TEXT TO READ:
>>>

I rushed together parts I had for a Wenet transmitter. Given the main payloads weren’t flying maybe I should try something a bit more experimental in nature.

As AREG is in Adelaide and I’m in Melbourne it also meant driving the 8ish hours across. It was agreed that I would build up the Pi / transmitter and the box, antenna and camera would be installed when I arrived - leaving only a few hours in the evening for that integration to happen before launch the next day.

I2S PCM Audio

While developing webwenet I learnt a lot more about how Wenet worked. One thing that really stood out was that Wenet receivers need to remove RS232 framing from the data before decoding the packets. This initially struck me as odd. What does RS232 have to do with this protocol.

Today most Wenet transmitters use a RFM98W, usually on some LoRa shield/package. The UART pin from the Raspberry Pi is connected to DIO2. The chip is configured for a 2-FSK direct mode, bypassing pretty much all the smarts of the chip itself. If the DIO2 pin is high it transmits one tone, and if it is low it transmits the other.

Since the UART is used to transmit the packet that means that RS232 framing is also transmitted.

I had a quick look at the Raspberry Pi datasheet for the UART and didn’t really see a obvisous way of disabling the start and stop bits. It would be possible to bit bang data out - but timing is important for us on RF so I didn’t explore this option.

<<<

RAW DATA:
>>>

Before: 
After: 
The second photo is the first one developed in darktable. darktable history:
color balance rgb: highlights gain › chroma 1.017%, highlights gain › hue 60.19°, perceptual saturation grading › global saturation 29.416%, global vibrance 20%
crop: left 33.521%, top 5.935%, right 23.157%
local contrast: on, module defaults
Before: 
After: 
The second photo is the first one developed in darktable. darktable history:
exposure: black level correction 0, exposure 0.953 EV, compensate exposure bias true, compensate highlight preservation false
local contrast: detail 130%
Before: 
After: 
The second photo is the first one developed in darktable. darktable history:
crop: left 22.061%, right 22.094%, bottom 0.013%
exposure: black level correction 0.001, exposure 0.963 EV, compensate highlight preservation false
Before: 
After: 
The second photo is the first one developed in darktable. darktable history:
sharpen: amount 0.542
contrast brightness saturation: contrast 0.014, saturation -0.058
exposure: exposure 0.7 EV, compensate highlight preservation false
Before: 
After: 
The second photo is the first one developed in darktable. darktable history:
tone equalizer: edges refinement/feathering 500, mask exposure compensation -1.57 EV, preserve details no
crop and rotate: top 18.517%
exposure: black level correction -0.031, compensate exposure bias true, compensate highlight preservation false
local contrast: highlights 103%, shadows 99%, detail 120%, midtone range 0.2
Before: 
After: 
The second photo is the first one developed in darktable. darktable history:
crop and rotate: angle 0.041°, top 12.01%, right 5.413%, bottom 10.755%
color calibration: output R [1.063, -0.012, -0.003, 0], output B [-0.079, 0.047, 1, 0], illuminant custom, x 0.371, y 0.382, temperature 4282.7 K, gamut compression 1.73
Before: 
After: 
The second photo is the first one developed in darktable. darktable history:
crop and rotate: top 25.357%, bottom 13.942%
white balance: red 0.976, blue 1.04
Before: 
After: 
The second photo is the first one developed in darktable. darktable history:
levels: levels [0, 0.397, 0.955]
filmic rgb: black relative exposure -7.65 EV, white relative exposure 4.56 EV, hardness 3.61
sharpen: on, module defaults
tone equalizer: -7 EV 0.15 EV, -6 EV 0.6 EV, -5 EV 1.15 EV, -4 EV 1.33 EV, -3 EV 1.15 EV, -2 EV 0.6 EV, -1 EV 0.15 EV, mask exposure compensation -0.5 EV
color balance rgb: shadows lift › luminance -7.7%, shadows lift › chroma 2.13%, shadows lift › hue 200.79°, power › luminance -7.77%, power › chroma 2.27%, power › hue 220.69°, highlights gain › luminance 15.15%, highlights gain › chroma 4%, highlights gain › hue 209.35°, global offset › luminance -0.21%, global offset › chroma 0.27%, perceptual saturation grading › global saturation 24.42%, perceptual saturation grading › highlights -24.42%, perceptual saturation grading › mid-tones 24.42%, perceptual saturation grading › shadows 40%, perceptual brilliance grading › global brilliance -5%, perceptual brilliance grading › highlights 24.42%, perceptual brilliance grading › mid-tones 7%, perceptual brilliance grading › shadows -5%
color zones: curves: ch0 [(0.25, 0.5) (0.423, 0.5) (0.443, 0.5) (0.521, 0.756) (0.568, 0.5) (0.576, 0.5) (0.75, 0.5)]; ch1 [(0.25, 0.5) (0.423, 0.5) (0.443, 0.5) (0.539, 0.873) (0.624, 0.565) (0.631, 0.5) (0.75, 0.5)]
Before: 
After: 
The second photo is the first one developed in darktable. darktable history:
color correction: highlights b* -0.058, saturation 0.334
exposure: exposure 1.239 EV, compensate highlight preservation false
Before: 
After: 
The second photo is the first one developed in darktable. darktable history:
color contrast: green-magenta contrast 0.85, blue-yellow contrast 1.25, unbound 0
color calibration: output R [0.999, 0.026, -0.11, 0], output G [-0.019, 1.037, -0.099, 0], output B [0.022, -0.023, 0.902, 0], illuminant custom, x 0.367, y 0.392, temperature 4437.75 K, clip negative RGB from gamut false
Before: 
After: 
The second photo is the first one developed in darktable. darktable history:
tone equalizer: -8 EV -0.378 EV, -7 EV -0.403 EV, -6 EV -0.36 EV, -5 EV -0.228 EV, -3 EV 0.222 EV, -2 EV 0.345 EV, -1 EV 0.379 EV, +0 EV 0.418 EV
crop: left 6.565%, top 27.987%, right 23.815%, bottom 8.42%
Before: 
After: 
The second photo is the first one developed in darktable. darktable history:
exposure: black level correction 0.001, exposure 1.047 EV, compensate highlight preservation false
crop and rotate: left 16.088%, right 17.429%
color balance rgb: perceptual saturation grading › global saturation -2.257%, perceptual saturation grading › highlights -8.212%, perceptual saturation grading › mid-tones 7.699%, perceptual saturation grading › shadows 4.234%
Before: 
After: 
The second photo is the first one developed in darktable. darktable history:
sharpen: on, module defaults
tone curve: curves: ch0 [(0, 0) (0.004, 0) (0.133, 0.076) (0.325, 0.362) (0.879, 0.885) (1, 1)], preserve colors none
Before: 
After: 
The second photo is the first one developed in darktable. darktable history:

<<<

EXERCISE OBJECTIVE: Repeat the passage of the Wenet transmitter text between "I rushed together" and "the next day.", inclusive. The material that comes after this text stands apart from it.

COMPLETE RESPONSE:
I rushed together parts I had for a Wenet transmitter. Given the main payloads weren’t flying maybe I should try something a bit more experimental in nature.

As AREG is in Adelaide and I’m in Melbourne it also meant driving the 8ish hours across. It was agreed that I would build up the Pi / transmitter and the box, antenna and camera would be installed when I arrived - leaving only a few hours in the evening for that integration to happen before launch the next day.